Hollanda hastalığı - Nedir, tanımı ve kavramı

Hollanda hastalığı, bir ülkenin gelirindeki ani bir artışın zararlı etkilerini ifade eden ekonomik bir olgudur.

Hollanda hastalığı genellikle yeni doğal kaynak kaynaklarının keşfi ile ilişkilendirilir.

Ancak, döviz kazancında önemli bir artış yaratan herhangi bir faaliyetin gelişmesiyle ortaya çıkabilir. Örneğin, fiyat artışı mallar ya da yabancı yatırım akışı.

Hollanda hastalığının kökeni

1960'larda Hollanda, Kuzey Denizi'nde büyük doğal gaz rezervleri buldu. Sonuç olarak, servetlerinde önemli bir artış sağlandı ve bu nedenle, gazın sömürülmesinden daha fazla döviz geliri elde edildi.

Artan zenginliğin sonuçları hakkında düşünülebileceğinin aksine, bazı etkiler ülke için olumlu değildi. Önemli ekonomik segmentlerde güçlü yankı uyandırıyor. Hollanda hastalığı bu gelir paradoksunu yansıtır.

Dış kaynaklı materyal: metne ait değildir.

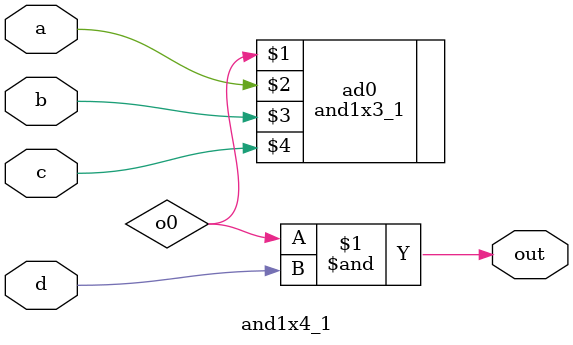
<source format=v>
module and1x4_1 (/*AUTOARG*/
   // Outputs
   out,
   // Inputs
   a, b, c, d
   ) ;
   input a, b, c, d;
   output out;
   wire   o0;

   and1x3_1 ad0(o0, a, b, c);
   and ad1(out, o0, d);

endmodule // and1x4_1

</source>
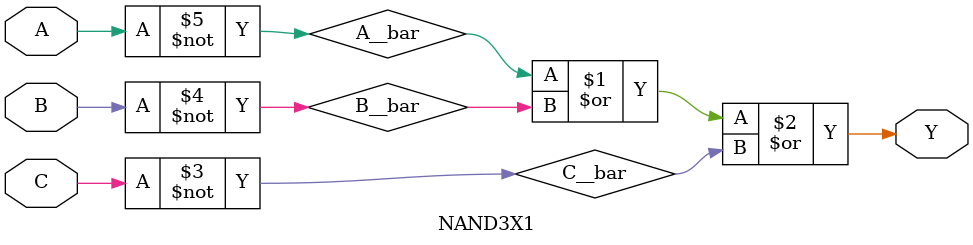
<source format=v>
`timescale 1ns/10ps
`celldefine
module NAND3X1 (Y, A, B, C);
	output Y;
	input A, B, C;

	// Function
	wire A__bar, B__bar, C__bar;

	not (C__bar, C);
	not (B__bar, B);
	not (A__bar, A);
	or (Y, A__bar, B__bar, C__bar);

	// Timing
	specify
		(A => Y) = 0;
		(B => Y) = 0;
		(C => Y) = 0;
	endspecify
endmodule
`endcelldefine


</source>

Hollanda hastalığının özellikleri

Bu fenomenin tasarladığı etkilerden bazıları şunlardır:

  • Para birimi takdiri: Ana etki, yerel para biriminin dövize göre daha pahalı hale gelmesidir. Diğer bir deyişle, yerel para birimine olan talep artar. Sonuç olarak, gelir patlamasını yaratan faaliyetle ilgisi olmayan ihracatın fiyatı artar.
  • Rekabet gücü kaybı: Yerel sanayi, dünyanın geri kalanına kıyasla daha az rekabetçi hale geliyor. Üretim maliyetlerinin reel olarak artması nedeniyle. Örneğin, reel ücretlerdeki artış. Aynı şekilde, bu, ekonomik sektörleri geride bırakarak dolaylı sanayisizleşmeye yol açabilir. Ayrıca, sanayisizleşmeyle birlikte ülke, gelişen sektördeki fiyat dalgalanmalarına karşı daha savunmasız hale geliyor.
  • İthalat artışı: Ayrıca yerel sanayi, yerli ürünle rekabet eden daha ucuz ithalatla uğraşmak zorundadır. Yani yerli üretim maliyetleri yükselirken, dışsal üretim maliyetleri devam etmektedir. Bu nedenle, sakinler yurtdışında yapılan aynı ürünü daha ucuza satın alabilirler.
  • İşsizlik: Uzun vadede, bu fenomen daha yüksek işsizlik seviyelerine yol açabilir. Bunun nedeni, yerel üretimin, üretim maliyetlerinin daha düşük olduğu diğer ülkelere taşınabilmesidir.

Olağan veya olağanüstü gelir?

Bu zararlı etkilerle mücadele etmek için bilinmesi gereken önemli bir unsur, yeni servetin geçici mi yoksa kalıcı mı olduğudur:

  • Geçici gelir durumunda, para otoritesi para biriminin değerlenmesini yavaşlatarak etkileri azaltabilir. Bu şekilde, değeri korumak için yerel para birimini satabilirsiniz. Uygulamada, bu rezerv birikimidir.
  • Öte yandan, gelir kalıcı ise yapısal ekonomik değişiklikler gereklidir. Örneğin, çeşitlendirmeyi sürdürmek veya artırmak için geride kalan sektörlerin üretkenliğini artırın.

Kavram eleştirileri

Ekonomideki birçok şey gibi, bu kavram da tüm birliğin onayına sahip değil. Bazıları bunun gerçekten bir sorun olup olmadığını ve hastalık teriminin uygun olup olmadığını merak ediyor. Bu, gelirin kalıcı olduğu düşünüldüğünde.

Bu muhalifler, bu değişikliklerin yalnızca ekonominin yeni dinamiklerine uyumunu temsil ettiğini savunuyorlar. Yani, ticarete konu olan ve olmayan mallardaki değişiklikler kendi kendini düzelten bir mekanizmadır.